* Kurzaufgabe A: Fassen Sie den Auszug in zwei Sätzen zusammen.
* Kurzaufgabe B: Schreiben Sie im Auszug alles von „Man wünschte den“ bis hinunter zu „Politik zu wahren.“ neu und setzen Sie dabei „Unruhe und Leid“ an die Stelle von „Chaos und Unglück“.
* Kurzaufgabe C:
Beantworten Sie anhand des Auszugs folgende Fragen:
(i) Nach welchem Datum ist spätestens eine Schranke der Rechtsstaatlichkeit gefallen?
(ii) Wozu ist die US-Regierung schon lange nicht mehr in der Lage?
(iii) Wer könnte sich laut dem letzten Absatz täuschen?

* Textauszug:
========================================================================
Europa hat sich diesem durch nichts gerechtfertigten Machtanspruch einhellig ergeben. Die USA können überall in der Welt in kürzester Zeit Krisen inszenieren, wie es gerade passt. Ob hier langfristige Pläne umgesetzt werden oder kurzfristiges Chaos den Interessengruppen dient – nach jedem dieser Schachzüge steht die Welt näher am Abgrund.
Spätestens nach dem 11. September 2001 ist eine Schranke der Rechtsstaatlichkeit gefallen. Die US-amerikanische Gesellschaft ist zerrüttet, ihre Regierung schon lange nicht mehr in der Lage, Wohlstand für die Mehrheit zu schaffen und Gerechtigkeit für alle möglich zu machen. (…)
Man wünschte den USA Politiker, die den Mut hätten, das eigene Land als Interventionsfall zu erkennen, statt überall in der Welt Chaos und Unglück zu verbreiten. Und für die Staaten Europas wäre es an der Zeit, auf dem verhängnisvollen Weg in Krieg und Zerstörung einzuhalten, die Interessen der Bevölkerung in den Blick zu nehmen und ihre souveränen Rechte durch vernünftige Politik zu wahren.
Nur ein schöner Traum? Die kalten Krieger und die Profiteure des heißen Krieges könnten sich täuschen.
========================================================================
Dateneinträge

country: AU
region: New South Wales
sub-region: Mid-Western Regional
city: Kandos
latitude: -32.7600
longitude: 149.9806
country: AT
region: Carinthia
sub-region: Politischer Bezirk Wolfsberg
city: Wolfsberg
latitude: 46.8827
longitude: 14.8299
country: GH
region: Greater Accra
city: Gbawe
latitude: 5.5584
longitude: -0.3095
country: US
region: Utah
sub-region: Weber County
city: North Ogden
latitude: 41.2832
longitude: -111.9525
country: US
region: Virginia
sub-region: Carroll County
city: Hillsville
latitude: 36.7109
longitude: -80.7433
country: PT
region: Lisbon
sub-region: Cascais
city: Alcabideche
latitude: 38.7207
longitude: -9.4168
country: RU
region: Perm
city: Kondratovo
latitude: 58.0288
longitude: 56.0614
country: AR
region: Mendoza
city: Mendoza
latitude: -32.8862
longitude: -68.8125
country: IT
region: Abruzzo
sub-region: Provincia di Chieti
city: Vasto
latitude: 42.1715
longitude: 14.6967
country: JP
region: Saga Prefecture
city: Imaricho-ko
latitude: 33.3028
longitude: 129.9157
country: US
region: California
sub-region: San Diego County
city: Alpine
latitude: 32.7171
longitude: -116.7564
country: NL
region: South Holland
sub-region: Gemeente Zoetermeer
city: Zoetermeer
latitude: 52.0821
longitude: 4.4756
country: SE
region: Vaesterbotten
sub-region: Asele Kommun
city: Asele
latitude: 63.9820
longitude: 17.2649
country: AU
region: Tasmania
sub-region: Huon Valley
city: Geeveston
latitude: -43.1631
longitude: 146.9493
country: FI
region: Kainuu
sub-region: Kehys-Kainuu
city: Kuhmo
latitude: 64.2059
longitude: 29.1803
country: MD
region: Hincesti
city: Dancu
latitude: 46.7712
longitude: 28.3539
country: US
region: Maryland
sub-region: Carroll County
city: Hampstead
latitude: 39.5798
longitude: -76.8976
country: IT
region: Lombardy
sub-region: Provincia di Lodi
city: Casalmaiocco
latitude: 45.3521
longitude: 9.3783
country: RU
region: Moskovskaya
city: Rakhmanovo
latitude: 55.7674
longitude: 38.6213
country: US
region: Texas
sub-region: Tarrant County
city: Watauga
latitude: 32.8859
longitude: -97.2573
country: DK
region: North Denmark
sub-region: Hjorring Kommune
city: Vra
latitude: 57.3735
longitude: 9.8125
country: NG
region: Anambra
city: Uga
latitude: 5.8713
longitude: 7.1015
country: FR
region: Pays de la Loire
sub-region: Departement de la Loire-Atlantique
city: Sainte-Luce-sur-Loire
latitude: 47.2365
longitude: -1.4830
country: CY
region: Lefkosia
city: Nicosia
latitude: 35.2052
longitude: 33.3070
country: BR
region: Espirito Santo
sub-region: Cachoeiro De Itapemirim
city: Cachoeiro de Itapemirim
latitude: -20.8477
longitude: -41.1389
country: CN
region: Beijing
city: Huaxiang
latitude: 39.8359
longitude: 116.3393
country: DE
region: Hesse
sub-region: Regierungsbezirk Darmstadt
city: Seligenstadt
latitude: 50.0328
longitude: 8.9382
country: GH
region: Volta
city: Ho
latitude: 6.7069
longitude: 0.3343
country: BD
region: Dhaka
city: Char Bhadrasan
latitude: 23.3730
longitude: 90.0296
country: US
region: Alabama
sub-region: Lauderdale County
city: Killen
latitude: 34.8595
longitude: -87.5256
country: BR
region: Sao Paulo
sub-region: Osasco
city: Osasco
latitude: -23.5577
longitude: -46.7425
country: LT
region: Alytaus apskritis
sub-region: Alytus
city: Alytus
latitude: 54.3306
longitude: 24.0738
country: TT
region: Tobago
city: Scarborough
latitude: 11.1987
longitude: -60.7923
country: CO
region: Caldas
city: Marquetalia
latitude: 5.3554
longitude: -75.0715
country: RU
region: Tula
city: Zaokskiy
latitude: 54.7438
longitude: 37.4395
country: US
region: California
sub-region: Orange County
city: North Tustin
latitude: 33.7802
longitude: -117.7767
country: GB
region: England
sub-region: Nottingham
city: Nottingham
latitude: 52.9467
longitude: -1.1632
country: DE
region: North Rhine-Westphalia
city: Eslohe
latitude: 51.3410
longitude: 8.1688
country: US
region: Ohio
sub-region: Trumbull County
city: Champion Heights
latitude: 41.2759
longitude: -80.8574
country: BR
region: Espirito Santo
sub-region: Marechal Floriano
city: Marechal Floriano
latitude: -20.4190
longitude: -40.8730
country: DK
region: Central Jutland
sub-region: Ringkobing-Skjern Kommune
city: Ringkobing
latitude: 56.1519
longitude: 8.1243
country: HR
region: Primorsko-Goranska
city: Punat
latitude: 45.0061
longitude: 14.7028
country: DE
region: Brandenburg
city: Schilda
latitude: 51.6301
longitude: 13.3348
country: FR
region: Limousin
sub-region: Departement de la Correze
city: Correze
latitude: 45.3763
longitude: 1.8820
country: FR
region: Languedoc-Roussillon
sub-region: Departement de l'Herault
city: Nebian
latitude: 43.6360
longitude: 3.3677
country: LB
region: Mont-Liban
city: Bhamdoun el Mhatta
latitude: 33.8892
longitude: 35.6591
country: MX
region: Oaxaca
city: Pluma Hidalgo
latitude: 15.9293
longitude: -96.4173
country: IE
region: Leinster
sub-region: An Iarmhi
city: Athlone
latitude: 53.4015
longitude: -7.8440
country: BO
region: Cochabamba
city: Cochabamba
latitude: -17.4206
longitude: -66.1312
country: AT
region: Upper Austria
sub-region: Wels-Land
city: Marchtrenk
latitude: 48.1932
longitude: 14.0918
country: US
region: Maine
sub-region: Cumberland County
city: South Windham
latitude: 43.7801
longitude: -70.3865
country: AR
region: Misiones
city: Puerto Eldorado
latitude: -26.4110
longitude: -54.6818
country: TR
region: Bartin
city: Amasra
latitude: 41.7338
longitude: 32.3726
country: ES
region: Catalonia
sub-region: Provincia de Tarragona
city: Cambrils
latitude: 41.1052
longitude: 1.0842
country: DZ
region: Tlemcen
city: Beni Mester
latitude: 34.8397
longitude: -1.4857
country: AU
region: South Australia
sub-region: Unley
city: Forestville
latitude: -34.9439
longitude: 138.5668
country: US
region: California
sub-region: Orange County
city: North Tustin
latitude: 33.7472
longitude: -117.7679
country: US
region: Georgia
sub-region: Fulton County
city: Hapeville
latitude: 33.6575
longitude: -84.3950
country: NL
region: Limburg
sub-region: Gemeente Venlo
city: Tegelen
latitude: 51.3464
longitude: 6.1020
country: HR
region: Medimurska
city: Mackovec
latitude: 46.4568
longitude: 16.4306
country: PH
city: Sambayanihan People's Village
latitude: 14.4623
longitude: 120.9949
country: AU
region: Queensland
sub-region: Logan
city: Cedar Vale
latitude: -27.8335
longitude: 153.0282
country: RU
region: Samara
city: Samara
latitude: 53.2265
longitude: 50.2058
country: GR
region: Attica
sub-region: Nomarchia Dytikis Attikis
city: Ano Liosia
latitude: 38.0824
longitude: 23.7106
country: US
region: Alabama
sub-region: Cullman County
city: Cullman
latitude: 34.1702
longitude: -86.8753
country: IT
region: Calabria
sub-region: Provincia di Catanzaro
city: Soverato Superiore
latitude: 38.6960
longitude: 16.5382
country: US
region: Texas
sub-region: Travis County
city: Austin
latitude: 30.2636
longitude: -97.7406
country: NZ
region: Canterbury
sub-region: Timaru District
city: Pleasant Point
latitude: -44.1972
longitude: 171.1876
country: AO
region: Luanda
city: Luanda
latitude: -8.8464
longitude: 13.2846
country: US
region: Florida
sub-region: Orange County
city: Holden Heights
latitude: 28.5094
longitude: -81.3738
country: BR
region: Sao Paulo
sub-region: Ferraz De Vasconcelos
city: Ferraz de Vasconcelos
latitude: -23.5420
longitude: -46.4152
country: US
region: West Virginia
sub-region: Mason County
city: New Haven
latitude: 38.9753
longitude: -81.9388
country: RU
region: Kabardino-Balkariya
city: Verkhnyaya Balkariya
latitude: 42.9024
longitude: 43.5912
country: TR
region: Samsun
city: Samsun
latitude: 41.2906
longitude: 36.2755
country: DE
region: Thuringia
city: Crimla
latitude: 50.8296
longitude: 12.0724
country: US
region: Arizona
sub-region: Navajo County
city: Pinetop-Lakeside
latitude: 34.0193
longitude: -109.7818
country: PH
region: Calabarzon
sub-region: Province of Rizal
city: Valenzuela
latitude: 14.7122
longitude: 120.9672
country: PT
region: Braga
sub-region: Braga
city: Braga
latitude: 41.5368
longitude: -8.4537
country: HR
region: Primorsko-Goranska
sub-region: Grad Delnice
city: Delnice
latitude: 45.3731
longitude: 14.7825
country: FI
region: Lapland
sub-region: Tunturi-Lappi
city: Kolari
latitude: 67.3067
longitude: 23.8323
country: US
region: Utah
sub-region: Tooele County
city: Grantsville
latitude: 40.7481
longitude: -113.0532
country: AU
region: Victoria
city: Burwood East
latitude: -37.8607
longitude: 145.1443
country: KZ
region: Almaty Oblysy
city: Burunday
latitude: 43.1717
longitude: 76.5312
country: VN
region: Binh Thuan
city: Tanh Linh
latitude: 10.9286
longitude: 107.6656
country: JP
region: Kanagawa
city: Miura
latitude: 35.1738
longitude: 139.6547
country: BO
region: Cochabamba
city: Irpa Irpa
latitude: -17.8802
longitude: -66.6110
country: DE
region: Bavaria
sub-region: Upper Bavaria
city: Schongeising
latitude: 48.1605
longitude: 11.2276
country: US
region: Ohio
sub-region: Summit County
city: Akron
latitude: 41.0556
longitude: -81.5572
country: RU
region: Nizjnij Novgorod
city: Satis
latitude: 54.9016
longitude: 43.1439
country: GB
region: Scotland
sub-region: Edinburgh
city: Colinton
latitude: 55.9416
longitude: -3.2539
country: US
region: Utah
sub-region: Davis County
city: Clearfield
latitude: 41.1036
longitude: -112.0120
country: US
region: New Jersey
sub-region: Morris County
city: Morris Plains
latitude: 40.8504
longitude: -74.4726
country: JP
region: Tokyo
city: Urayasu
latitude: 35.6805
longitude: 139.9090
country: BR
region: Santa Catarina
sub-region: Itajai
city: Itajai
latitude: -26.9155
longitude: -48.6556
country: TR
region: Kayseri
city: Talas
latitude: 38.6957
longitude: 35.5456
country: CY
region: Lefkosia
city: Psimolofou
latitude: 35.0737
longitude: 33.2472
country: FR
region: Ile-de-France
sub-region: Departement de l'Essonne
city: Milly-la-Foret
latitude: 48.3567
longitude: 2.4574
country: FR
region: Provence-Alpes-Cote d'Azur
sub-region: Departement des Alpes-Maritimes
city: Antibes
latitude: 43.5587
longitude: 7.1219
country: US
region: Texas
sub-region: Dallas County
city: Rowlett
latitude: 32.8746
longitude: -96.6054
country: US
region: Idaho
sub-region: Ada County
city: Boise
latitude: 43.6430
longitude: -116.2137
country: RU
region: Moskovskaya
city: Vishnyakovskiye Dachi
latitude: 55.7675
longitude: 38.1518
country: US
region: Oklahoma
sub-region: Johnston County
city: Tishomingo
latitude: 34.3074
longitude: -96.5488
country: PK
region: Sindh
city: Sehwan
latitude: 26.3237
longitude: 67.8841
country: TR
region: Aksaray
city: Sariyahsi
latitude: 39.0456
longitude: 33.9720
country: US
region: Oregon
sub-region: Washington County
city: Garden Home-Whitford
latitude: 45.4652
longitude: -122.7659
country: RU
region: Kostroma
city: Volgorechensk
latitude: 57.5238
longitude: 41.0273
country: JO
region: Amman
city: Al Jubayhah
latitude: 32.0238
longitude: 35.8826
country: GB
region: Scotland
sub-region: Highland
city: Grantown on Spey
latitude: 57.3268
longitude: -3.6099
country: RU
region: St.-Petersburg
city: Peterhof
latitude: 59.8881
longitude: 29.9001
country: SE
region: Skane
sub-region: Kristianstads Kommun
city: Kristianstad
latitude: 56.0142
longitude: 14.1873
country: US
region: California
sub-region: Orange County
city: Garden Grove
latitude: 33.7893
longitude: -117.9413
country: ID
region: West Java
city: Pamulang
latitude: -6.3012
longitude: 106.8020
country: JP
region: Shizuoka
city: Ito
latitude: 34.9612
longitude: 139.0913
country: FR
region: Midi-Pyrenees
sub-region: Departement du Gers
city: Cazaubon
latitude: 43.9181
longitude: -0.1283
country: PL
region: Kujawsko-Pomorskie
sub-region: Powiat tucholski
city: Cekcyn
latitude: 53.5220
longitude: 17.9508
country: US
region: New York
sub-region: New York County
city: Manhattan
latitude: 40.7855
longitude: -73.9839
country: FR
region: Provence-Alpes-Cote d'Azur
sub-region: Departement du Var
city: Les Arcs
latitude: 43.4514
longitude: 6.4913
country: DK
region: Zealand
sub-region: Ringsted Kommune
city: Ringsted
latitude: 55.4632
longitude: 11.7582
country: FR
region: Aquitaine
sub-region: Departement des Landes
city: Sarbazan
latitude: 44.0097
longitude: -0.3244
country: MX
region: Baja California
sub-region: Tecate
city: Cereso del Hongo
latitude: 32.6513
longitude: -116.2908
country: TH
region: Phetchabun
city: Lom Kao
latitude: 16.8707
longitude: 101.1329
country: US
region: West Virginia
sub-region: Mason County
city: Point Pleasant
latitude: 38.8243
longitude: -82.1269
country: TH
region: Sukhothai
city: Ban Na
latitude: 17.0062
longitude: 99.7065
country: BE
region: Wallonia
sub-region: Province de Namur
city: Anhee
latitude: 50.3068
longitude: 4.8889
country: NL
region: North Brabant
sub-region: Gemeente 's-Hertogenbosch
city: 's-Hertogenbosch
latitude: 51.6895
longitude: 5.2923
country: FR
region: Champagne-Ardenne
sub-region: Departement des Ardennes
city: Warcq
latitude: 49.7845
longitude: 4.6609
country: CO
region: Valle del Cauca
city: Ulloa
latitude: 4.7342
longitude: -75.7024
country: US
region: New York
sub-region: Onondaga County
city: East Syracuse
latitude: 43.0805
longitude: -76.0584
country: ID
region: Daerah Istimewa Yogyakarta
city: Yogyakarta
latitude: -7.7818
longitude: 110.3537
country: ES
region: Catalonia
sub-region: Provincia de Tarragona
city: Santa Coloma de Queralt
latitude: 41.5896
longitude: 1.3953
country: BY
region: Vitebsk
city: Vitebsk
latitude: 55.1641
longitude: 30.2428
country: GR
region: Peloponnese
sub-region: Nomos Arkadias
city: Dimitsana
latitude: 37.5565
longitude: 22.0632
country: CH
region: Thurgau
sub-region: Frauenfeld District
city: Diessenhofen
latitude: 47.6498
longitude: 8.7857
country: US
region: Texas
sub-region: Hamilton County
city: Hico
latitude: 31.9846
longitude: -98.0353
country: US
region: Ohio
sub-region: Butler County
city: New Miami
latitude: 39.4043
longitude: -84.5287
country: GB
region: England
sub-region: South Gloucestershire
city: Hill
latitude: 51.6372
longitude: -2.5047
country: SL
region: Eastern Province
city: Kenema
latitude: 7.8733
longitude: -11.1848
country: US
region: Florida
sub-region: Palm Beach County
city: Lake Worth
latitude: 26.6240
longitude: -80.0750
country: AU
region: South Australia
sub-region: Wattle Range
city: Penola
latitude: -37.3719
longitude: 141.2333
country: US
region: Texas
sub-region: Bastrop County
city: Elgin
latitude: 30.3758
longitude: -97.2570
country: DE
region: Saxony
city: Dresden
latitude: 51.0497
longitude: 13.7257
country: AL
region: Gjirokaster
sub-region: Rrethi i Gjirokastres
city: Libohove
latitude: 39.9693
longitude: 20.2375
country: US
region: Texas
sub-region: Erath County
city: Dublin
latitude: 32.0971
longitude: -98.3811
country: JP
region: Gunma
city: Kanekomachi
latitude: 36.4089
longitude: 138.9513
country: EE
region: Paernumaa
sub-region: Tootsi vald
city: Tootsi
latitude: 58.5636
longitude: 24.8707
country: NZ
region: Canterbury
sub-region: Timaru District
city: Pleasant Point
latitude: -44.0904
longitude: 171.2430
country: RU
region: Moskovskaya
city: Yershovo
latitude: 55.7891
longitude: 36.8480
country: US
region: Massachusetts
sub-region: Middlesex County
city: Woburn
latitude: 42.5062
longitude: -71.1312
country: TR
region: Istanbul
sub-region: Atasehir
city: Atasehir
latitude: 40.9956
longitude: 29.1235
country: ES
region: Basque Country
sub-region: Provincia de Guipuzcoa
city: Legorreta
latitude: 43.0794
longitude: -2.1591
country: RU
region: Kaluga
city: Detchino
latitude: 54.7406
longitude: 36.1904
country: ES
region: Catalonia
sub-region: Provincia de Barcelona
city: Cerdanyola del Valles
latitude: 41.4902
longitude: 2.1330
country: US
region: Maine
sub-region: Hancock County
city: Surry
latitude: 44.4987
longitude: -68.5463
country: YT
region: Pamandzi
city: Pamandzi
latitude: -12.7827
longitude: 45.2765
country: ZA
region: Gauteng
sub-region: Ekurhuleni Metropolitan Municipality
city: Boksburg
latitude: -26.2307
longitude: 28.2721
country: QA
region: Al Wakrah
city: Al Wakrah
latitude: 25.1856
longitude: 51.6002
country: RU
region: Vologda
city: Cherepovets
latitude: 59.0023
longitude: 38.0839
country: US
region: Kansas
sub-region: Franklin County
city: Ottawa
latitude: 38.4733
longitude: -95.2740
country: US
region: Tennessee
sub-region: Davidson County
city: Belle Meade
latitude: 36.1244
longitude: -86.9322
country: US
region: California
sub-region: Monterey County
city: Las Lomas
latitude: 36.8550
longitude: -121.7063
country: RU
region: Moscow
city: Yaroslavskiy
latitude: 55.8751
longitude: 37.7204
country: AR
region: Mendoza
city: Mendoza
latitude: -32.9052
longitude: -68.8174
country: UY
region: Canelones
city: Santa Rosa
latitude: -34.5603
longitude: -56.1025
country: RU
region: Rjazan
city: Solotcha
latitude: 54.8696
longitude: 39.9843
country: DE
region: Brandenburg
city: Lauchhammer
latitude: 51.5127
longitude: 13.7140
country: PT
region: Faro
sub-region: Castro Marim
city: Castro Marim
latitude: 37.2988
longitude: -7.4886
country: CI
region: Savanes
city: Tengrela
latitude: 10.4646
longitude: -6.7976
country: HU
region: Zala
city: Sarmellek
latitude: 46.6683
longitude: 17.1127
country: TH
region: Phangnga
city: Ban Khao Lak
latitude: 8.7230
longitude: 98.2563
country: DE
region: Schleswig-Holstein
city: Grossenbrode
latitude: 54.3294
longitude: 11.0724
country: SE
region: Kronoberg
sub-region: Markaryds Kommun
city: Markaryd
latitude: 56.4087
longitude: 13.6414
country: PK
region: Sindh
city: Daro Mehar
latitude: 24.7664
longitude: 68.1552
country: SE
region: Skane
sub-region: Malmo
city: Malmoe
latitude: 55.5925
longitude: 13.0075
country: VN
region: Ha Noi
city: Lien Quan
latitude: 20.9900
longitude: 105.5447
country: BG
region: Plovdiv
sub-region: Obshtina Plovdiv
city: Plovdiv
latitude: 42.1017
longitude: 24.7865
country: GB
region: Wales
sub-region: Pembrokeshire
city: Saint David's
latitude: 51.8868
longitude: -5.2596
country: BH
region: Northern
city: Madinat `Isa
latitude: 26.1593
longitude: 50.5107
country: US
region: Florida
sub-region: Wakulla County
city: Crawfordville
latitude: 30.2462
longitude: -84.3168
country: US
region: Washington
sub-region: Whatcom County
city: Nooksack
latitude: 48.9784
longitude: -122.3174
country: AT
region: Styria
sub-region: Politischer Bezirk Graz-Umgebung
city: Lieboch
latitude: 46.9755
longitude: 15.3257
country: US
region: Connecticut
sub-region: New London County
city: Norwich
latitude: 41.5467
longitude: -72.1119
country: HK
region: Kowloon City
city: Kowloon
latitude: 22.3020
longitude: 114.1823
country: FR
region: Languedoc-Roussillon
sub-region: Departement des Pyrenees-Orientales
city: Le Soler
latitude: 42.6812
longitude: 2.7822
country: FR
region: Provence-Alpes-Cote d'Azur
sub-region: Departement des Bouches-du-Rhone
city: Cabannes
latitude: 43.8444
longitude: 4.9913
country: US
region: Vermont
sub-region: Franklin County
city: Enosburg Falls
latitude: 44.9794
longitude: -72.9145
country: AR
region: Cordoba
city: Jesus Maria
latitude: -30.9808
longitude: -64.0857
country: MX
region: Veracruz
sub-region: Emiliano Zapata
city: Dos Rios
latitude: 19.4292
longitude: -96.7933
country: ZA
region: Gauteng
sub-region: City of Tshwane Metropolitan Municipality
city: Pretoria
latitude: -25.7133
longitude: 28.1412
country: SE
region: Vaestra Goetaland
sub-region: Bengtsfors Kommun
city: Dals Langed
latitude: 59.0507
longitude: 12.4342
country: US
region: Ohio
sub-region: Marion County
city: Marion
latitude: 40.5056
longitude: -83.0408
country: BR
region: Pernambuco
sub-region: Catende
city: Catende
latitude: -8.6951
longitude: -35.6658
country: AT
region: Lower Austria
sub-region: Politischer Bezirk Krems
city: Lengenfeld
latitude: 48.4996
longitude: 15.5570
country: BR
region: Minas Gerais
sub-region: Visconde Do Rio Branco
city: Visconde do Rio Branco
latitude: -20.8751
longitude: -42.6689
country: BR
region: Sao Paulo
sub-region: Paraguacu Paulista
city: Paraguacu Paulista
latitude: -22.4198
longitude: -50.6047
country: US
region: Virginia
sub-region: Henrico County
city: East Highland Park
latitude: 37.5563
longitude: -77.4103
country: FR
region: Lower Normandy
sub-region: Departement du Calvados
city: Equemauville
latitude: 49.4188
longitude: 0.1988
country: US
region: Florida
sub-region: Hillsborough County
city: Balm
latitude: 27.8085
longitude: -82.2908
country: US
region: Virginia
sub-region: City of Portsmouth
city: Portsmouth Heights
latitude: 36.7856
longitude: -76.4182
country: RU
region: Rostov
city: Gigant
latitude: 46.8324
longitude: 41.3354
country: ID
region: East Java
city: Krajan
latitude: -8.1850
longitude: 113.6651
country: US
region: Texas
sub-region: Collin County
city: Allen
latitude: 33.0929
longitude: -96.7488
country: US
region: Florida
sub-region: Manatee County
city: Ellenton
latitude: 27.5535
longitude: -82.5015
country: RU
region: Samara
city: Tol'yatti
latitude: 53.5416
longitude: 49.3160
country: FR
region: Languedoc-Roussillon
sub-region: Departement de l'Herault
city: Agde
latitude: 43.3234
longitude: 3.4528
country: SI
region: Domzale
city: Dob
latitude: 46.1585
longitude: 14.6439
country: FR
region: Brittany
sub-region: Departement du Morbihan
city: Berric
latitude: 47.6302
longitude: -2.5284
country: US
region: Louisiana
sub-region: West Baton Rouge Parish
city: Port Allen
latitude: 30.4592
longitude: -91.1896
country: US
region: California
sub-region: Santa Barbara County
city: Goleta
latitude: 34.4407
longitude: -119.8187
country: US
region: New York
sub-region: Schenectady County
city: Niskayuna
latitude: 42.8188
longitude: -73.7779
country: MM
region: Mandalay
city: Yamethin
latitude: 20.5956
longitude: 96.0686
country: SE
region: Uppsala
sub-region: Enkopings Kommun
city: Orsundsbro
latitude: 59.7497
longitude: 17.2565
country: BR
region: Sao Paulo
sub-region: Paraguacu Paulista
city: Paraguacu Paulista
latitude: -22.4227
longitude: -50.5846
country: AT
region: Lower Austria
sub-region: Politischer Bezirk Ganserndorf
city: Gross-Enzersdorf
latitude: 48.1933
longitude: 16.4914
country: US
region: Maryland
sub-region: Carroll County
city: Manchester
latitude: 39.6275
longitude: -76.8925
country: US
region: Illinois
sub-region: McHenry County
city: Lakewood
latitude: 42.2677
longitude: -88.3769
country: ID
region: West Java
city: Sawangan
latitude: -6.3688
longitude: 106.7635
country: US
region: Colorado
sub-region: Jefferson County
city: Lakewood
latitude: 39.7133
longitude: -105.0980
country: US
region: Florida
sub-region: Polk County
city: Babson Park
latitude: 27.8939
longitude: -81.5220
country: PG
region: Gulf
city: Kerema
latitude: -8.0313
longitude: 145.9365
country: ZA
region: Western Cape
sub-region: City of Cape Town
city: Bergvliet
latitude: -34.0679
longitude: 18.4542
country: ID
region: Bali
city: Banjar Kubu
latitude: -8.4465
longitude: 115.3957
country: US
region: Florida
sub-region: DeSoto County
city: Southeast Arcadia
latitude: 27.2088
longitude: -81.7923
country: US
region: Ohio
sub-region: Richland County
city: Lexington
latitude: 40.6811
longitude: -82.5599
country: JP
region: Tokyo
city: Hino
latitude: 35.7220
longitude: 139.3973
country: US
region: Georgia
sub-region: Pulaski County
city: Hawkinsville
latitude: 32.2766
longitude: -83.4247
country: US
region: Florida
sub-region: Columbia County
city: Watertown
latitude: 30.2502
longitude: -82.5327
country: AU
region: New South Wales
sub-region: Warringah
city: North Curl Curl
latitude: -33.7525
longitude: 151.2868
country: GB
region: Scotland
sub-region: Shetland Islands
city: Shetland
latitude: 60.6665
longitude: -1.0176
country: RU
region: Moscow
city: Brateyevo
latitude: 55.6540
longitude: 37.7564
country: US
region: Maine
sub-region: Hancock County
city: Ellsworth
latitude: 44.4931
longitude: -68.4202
========================================================================
* Erwartete Ausgabe A: Der Auszug wirft den USA vor, überall in der Welt nach Belieben Krisen zu inszenieren und die Welt damit näher an den Abgrund zu bringen, während Europa sich diesem Machtanspruch einhellig ergeben habe. Er wünscht den USA Politiker, die das eigene Land als Interventionsfall erkennen, und hält es für die Staaten Europas an der Zeit, auf dem Weg in Krieg und Zerstörung einzuhalten und die Interessen der Bevölkerung in den Blick zu nehmen.

* Erwartete Ausgabe B:
Man wünschte den USA Politiker, die den Mut hätten, das eigene Land als Interventionsfall zu erkennen, statt überall in der Welt Unruhe und Leid zu verbreiten. Und für die Staaten Europas wäre es an der Zeit, auf dem verhängnisvollen Weg in Krieg und Zerstörung einzuhalten, die Interessen der Bevölkerung in den Blick zu nehmen und ihre souveränen Rechte durch vernünftige Politik zu wahren.

* Erwartete Ausgabe C:
(i) Nach dem 11. September 2001.
(ii) Wohlstand für die Mehrheit zu schaffen und Gerechtigkeit für alle möglich zu machen.
(iii) Die kalten Krieger und die Profiteure des heißen Krieges.